Enrolling your troubled teen in a private school can be a difficult time for everyone involved. The issues that your teen has been struggling with may at times seem to envelop everyone's days and nights, so finding a private school that can help him cope and eventually heal is very important. As you begin searching for a place where your troubled teen can enjoy the advantages of private school, keep the following points in mind.

  1. Reputation-There are several websites that you can visit which offer reviews of particular schools. While this is important for any parent to do, it is especially important if you are searching for a private school for your troubled teen. While of course you can always ask for references from the school, keep in mind that the staff will probably give you names of those parents who have been satisfied with the results of their child's experiences at the school. This is why it is so important to find objective observations and opinions about the faculty and staff, methods of treatment, and the academic offerings of a private school for troubled teens.
  2. Boarding or Day School-With the help of a psychologist or counselor, you will need to make the choice between a boarding or day school. Consider the pros and cons of each, such as isolation from possible bad influences in your child's life or extra expenses before you make a final decision.
  3. Visits-In many cases, a teen may strongly resist the change from his home environment to that of a private school that treats troubled teens. Once you've chosen a particular school, you and your teen need to visit the school and tour the facility. If possible, ask to have a student or two to help with the tour. While the objective of enrolling your teen in the private school is to seek help for his problems, you'll also want her to see the positives that the school may offer, such as extra academic guidance or specialized extracurricular activities.
  4. The First Day-The first day of enrollment can be a difficult one for everyone, even more so if the school you have chosen is a boarding school. Partings can be difficult, and expectations of all parties may be high. Try to remain as upbeat as possible, even though your teen may be experiencing a range of emotions, including rebellion, sorrow, fear and anger.
  5. The First Weeks-Keep in mind that the first few weeks may be stressful as your teen adjusts to the structure and requirements of the school. Try to hold off on your expectations for a little while. At the same time, give your teen a little space and allow the faculty and staff to do their jobs.

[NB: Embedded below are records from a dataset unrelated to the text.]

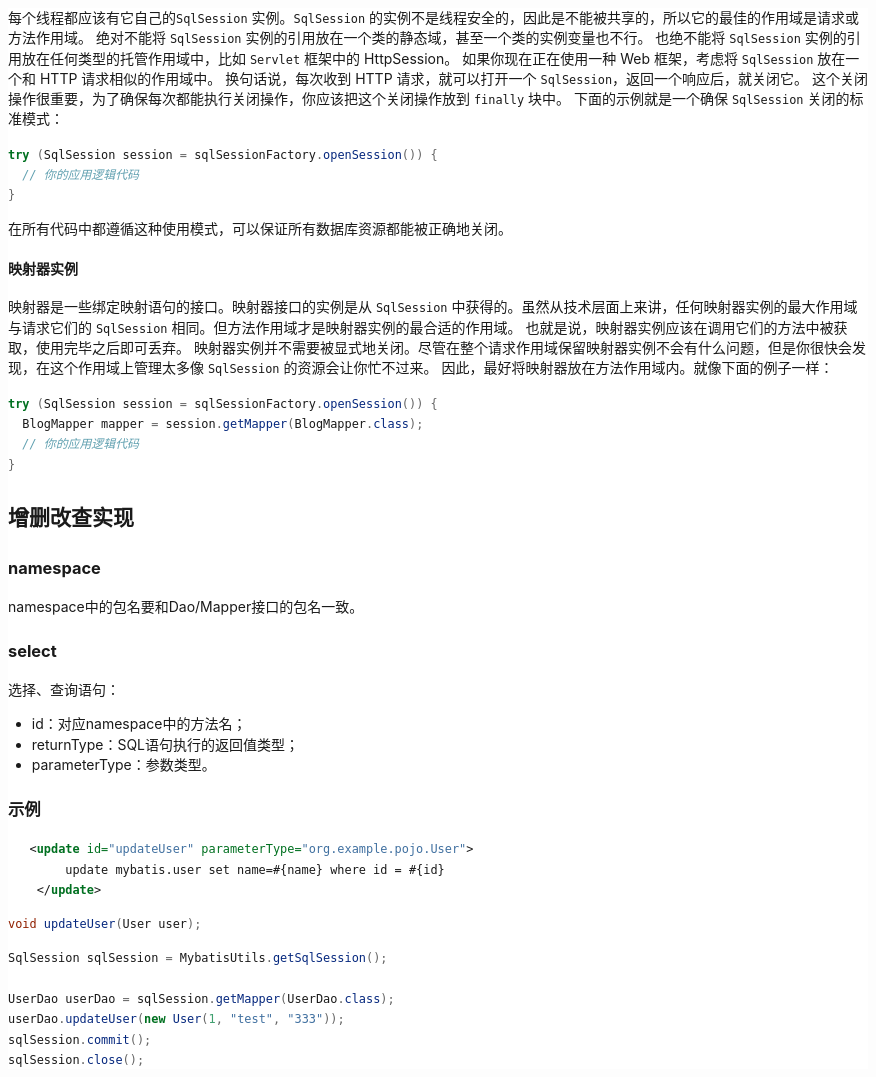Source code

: 每个线程都应该有它自己的`SqlSession` 实例。`SqlSession` 的实例不是线程安全的，因此是不能被共享的，所以它的最佳的作用域是请求或方法作用域。 绝对不能将 `SqlSession` 实例的引用放在一个类的静态域，甚至一个类的实例变量也不行。 也绝不能将 `SqlSession` 实例的引用放在任何类型的托管作用域中，比如 `Servlet` 框架中的 HttpSession。 如果你现在正在使用一种 Web 框架，考虑将 `SqlSession` 放在一个和 HTTP 请求相似的作用域中。 换句话说，每次收到 HTTP 请求，就可以打开一个 `SqlSession`，返回一个响应后，就关闭它。 这个关闭操作很重要，为了确保每次都能执行关闭操作，你应该把这个关闭操作放到 `finally` 块中。 下面的示例就是一个确保 `SqlSession` 关闭的标准模式：

```java
try (SqlSession session = sqlSessionFactory.openSession()) {
  // 你的应用逻辑代码
}
```

在所有代码中都遵循这种使用模式，可以保证所有数据库资源都能被正确地关闭。

#### 映射器实例

映射器是一些绑定映射语句的接口。映射器接口的实例是从 `SqlSession` 中获得的。虽然从技术层面上来讲，任何映射器实例的最大作用域与请求它们的 `SqlSession` 相同。但方法作用域才是映射器实例的最合适的作用域。 也就是说，映射器实例应该在调用它们的方法中被获取，使用完毕之后即可丢弃。 映射器实例并不需要被显式地关闭。尽管在整个请求作用域保留映射器实例不会有什么问题，但是你很快会发现，在这个作用域上管理太多像 `SqlSession` 的资源会让你忙不过来。 因此，最好将映射器放在方法作用域内。就像下面的例子一样：

```java
try (SqlSession session = sqlSessionFactory.openSession()) {
  BlogMapper mapper = session.getMapper(BlogMapper.class);
  // 你的应用逻辑代码
}
```

## 增删改查实现

### namespace

namespace中的包名要和Dao/Mapper接口的包名一致。

### select

选择、查询语句：

- id：对应namespace中的方法名；
- returnType：SQL语句执行的返回值类型；
- parameterType：参数类型。

### 示例

```xml
   <update id="updateUser" parameterType="org.example.pojo.User">
        update mybatis.user set name=#{name} where id = #{id}
    </update>
```

```java
void updateUser(User user);
```

```java
SqlSession sqlSession = MybatisUtils.getSqlSession();

UserDao userDao = sqlSession.getMapper(UserDao.class);
userDao.updateUser(new User(1, "test", "333"));
sqlSession.commit();
sqlSession.close();
```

  6. Communication-Whether your teen is in a boarding school or a day school, it is imperative that you communicate on a regular basis with the faculty and staff, including any counselors or psychologists who may be treating your child. Ask for updates regarding improvements and delays. Ask to be notified immediately of any disturbing episodes or events that might have occurred. Be sure you are also familiar with the school's policy on parent visits, daily or weekly phone calls, and medical treatments. Hopefully you will discover a community of support that will be able to help your troubled teen.